Texto.
════
Ese fue su papel en el encubrimiento de los GAL. No pudo impedir que Barrionuevo y Vera fueran condenados, pero logró que no inculparan a González a cambio de hacerles el pasillo en Guadalajara y de chantajear al PP para que les indultara. Su rol en la obstrucción de la investigación del 11-M viene siendo parecido, recurriendo sin el menor escrúpulo a la mentira para apuntalar a Sánchez Manzano y con él a la insostenible versión oficial basada en la arreglada mochila de Vallecas. Y entre tanto su aportación a la cuestión de ETA fue convencer a Zapatero de que había que sustituir la negociación por el arreglo.

Rubalcaba se dio cuenta de que con la oposición del PP y la movilización de las víctimas era imposible que la sociedad española aceptara unos acuerdos entre los poderes públicos y ETA equivalentes a los de Blair con el IRA. Sobre todo, porque en nuestro caso cualquier compromiso que afectara a la soberanía y la territorialidad -lo único aceptable para la banda- supondría una vulneración de la Constitución y tendría un coste político abrumador para quien hiciera esas concesiones.

Había que sustituir el esquema de las negociaciones de paz de la primera legislatura en pos de la foto de la entrega de las armas por el del deslizamiento hacia una situación de hecho que permitiera a las dos partes cantar victoria sin haberla realmente conseguido. Y era además requisito imprescindible que el Gobierno pareciera ajeno a los beneficios políticos que obtuviera la banda terrorista a cambio de dejar de matar y de aceptar estoicamente las detenciones de algunos de sus miembros mientras otros fueran excarcelados con todo tipo de argucias.
════
Extractos de datos.
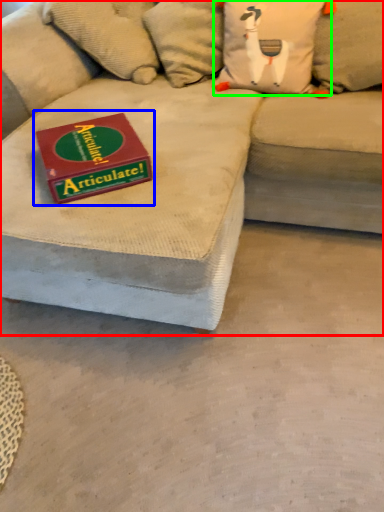
Question: Which is farther away from studio couch (highlighted by a red box)? paperback book (highlighted by a blue box) or pillow (highlighted by a green box)?

Choices:
 (A) paperback book
 (B) pillow

Answer: (B)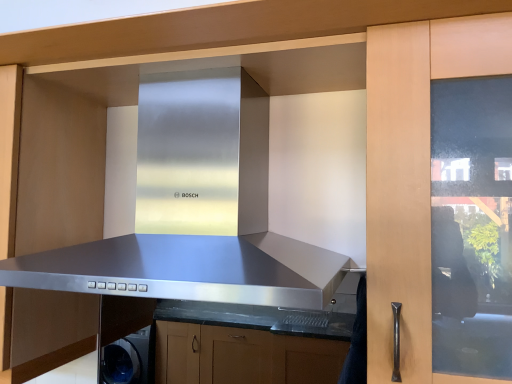
Identify the location of stainless steel vent at center. 189,203.

Image resolution: width=512 pixels, height=384 pixels. Describe the element at coordinates (189, 203) in the screenshot. I see `stainless steel vent at center` at that location.

At what (x,y) coordinates should I click in order to perform the action: click on stainless steel vent at center. Please return your answer as a coordinate pair (x, y). Looking at the image, I should click on (189, 203).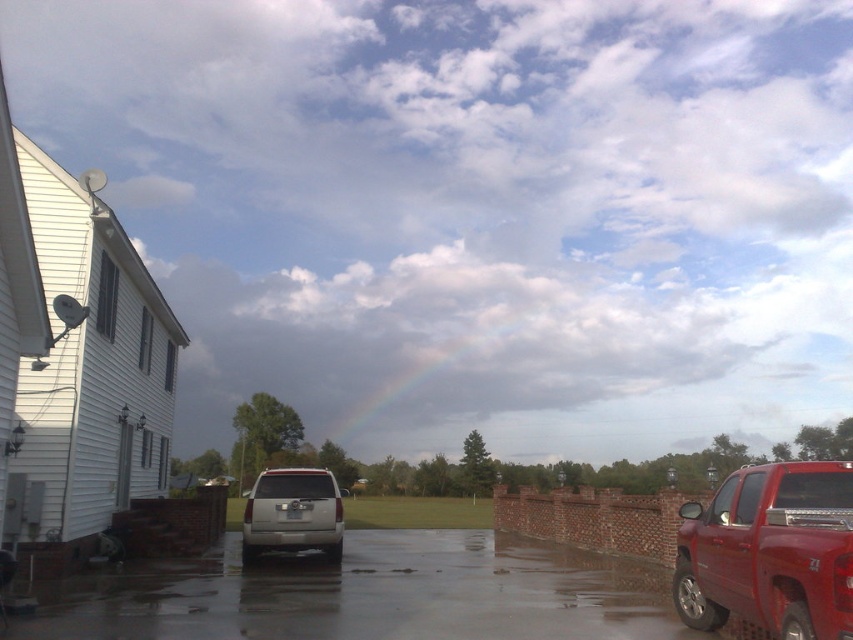
Image resolution: width=853 pixels, height=640 pixels. Describe the element at coordinates (770, 552) in the screenshot. I see `glossy red truck at right` at that location.

From the picture: Is glossy red truck at right behind satin silver suv at center?

That is False.

Locate an element on the screen. This screenshot has width=853, height=640. glossy red truck at right is located at coordinates (770, 552).

At what (x,y) coordinates should I click in order to perform the action: click on glossy red truck at right. Please return your answer as a coordinate pair (x, y). Looking at the image, I should click on (770, 552).

Is point (643, 588) positioned behind point (799, 582)?

Yes, it is behind point (799, 582).

From the picture: Does glossy asphalt driveway at center have a smaller size compared to glossy red truck at right?

Actually, glossy asphalt driveway at center might be larger than glossy red truck at right.

Is point (473, 589) closer to viewer compared to point (849, 470)?

No, (473, 589) is further to viewer.

This screenshot has width=853, height=640. What are the coordinates of `glossy asphalt driveway at center` in the screenshot? It's located at (367, 595).

Does glossy asphalt driveway at center appear over satin silver suv at center?

Indeed, glossy asphalt driveway at center is positioned over satin silver suv at center.

Does point (653, 627) lie in front of point (309, 541)?

Yes, point (653, 627) is in front of point (309, 541).

At what (x,y) coordinates should I click in order to perform the action: click on glossy asphalt driveway at center. Please return your answer as a coordinate pair (x, y). Image resolution: width=853 pixels, height=640 pixels. Looking at the image, I should click on pos(367,595).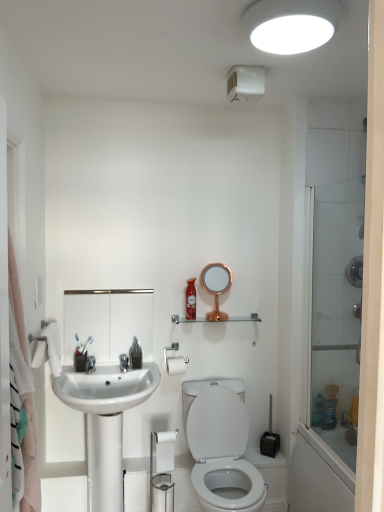
Question: Considering the positions of white matte toilet paper at center, the first toilet paper viewed from the back, and transparent glass shower door at right in the image, is white matte toilet paper at center, the first toilet paper viewed from the back, wider or thinner than transparent glass shower door at right?

Choices:
 (A) thin
 (B) wide

Answer: (B)

Question: From a real-world perspective, is white matte toilet paper at center, the first toilet paper viewed from the back, positioned above or below transparent glass shower door at right?

Choices:
 (A) above
 (B) below

Answer: (B)

Question: Which object is the closest to the matte glass bottle at center?

Choices:
 (A) white matte toilet paper at center, positioned as the 2th toilet paper in bottom-to-top order
 (B) white glossy toilet at lower center
 (C) transparent glass shower door at right
 (D) clear glass shelf at center
 (E) white glossy medicine cabinet at upper center

Answer: (D)

Question: Estimate the real-world distances between objects in this image. Which object is closer to the white soft towel at left?

Choices:
 (A) white matte light fixture at upper center
 (B) white glossy medicine cabinet at upper center
 (C) white matte toilet paper at center, positioned as the 2th toilet paper in bottom-to-top order
 (D) white glossy toilet at lower center
 (E) white fabric shower curtain at left

Answer: (B)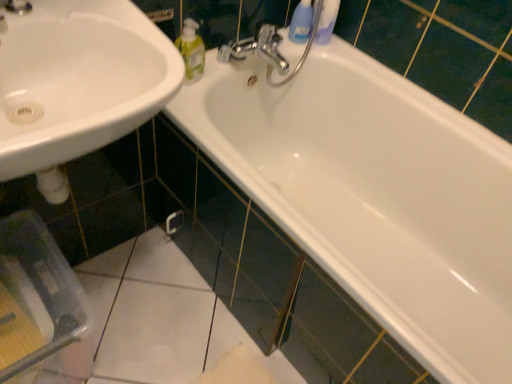
Question: Would you say chrome metallic faucet at upper center is a long distance from white glossy sink at lower left?

Choices:
 (A) no
 (B) yes

Answer: (A)

Question: Does chrome metallic faucet at upper center turn towards white glossy sink at lower left?

Choices:
 (A) yes
 (B) no

Answer: (B)

Question: Is chrome metallic faucet at upper center not inside white glossy sink at lower left?

Choices:
 (A) no
 (B) yes

Answer: (B)

Question: Can you confirm if chrome metallic faucet at upper center is wider than white glossy sink at lower left?

Choices:
 (A) yes
 (B) no

Answer: (B)

Question: From the image's perspective, does chrome metallic faucet at upper center appear lower than white glossy sink at lower left?

Choices:
 (A) no
 (B) yes

Answer: (A)

Question: Considering the relative sizes of chrome metallic faucet at upper center and white glossy sink at lower left in the image provided, is chrome metallic faucet at upper center smaller than white glossy sink at lower left?

Choices:
 (A) no
 (B) yes

Answer: (B)

Question: Is white glossy sink at lower left positioned with its back to white glossy bathtub at upper center?

Choices:
 (A) yes
 (B) no

Answer: (B)

Question: Is there a large distance between white glossy sink at lower left and white glossy bathtub at upper center?

Choices:
 (A) no
 (B) yes

Answer: (A)

Question: From the image's perspective, would you say white glossy sink at lower left is shown under white glossy bathtub at upper center?

Choices:
 (A) no
 (B) yes

Answer: (A)

Question: Does white glossy sink at lower left appear on the left side of white glossy bathtub at upper center?

Choices:
 (A) no
 (B) yes

Answer: (B)

Question: From a real-world perspective, is white glossy sink at lower left on top of white glossy bathtub at upper center?

Choices:
 (A) yes
 (B) no

Answer: (A)

Question: From a real-world perspective, does white glossy sink at lower left sit lower than white glossy bathtub at upper center?

Choices:
 (A) no
 (B) yes

Answer: (A)

Question: Does translucent plastic bottle at upper center appear on the left side of white glossy bathtub at upper center?

Choices:
 (A) no
 (B) yes

Answer: (B)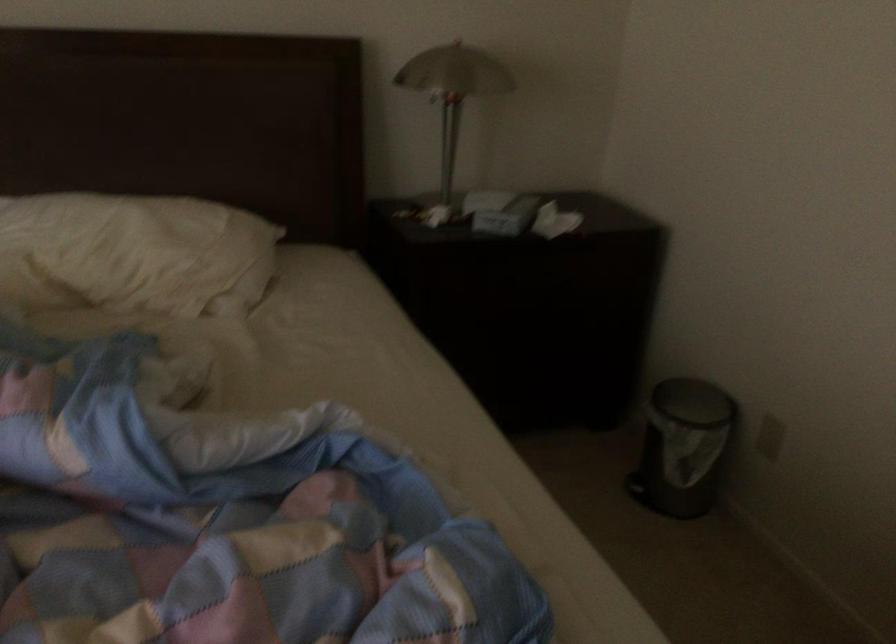
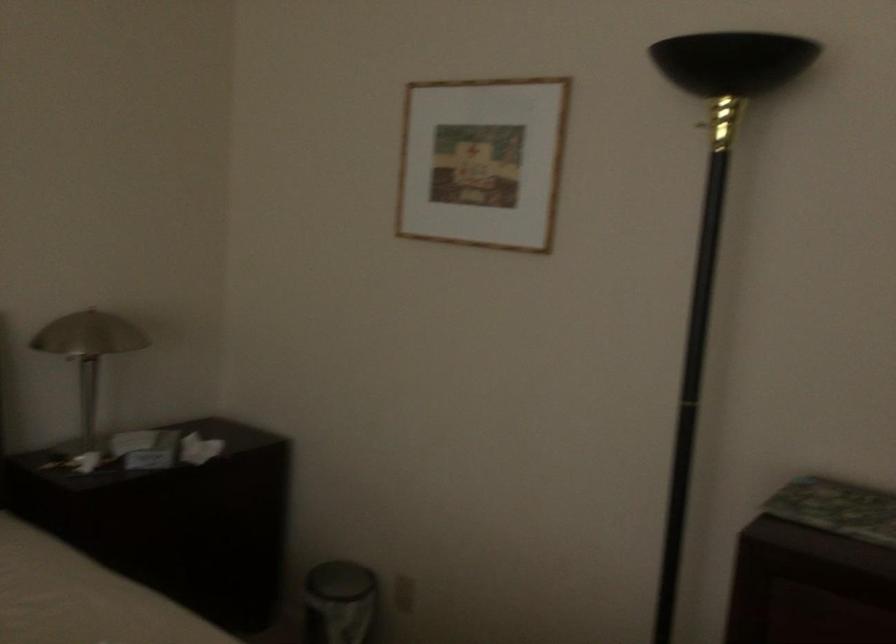
Question: Based on the continuous images, in which direction is the camera rotating? Reply with the corresponding letter.

Choices:
 (A) Left
 (B) Right
 (C) Up
 (D) Down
════
Tarea 1.
Devuelve sin cambios el fragmento del texto que empieza en las palabras "Ese fue su papel" y termina después de las palabras "por el arreglo.".
Tarea 2.
Indica si cada afirmación coincide con el texto, respondiendo sí o no y citando literalmente las palabras que lo deciden.
(a) Barrionuevo y Vera fueron condenados.
(b) La versión oficial del 11-M se basaba en la mochila de Vallecas.
(c) Rubalcaba pensaba que la sociedad española aceptaría acuerdos con ETA como los de Blair con el IRA.
Tarea 3.
Responde con los datos del texto:
(a) ¿A quién se logró que Barrionuevo y Vera no inculparan?
(b) ¿Qué era lo único aceptable para la banda?
(c) ¿Qué foto se buscaba con las negociaciones de paz de la primera legislatura?
Las líneas no hacen falta para resolver nada de esto.

Respuesta 1.
Ese fue su papel en el encubrimiento de los GAL. No pudo impedir que Barrionuevo y Vera fueran condenados, pero logró que no inculparan a González a cambio de hacerles el pasillo en Guadalajara y de chantajear al PP para que les indultara. Su rol en la obstrucción de la investigación del 11-M viene siendo parecido, recurriendo sin el menor escrúpulo a la mentira para apuntalar a Sánchez Manzano y con él a la insostenible versión oficial basada en la arreglada mochila de Vallecas. Y entre tanto su aportación a la cuestión de ETA fue convencer a Zapatero de que había que sustituir la negociación por el arreglo.

Respuesta 2.
(a) Sí: "No pudo impedir que Barrionuevo y Vera fueran condenados".
(b) Sí: "la insostenible versión oficial basada en la arreglada mochila de Vallecas".
(c) No: "era imposible que la sociedad española aceptara unos acuerdos entre los poderes públicos y ETA equivalentes a los de Blair con el IRA".

Respuesta 3.
(a) A González.
(b) Cualquier compromiso que afectara a la soberanía y la territorialidad.
(c) La foto de la entrega de las armas.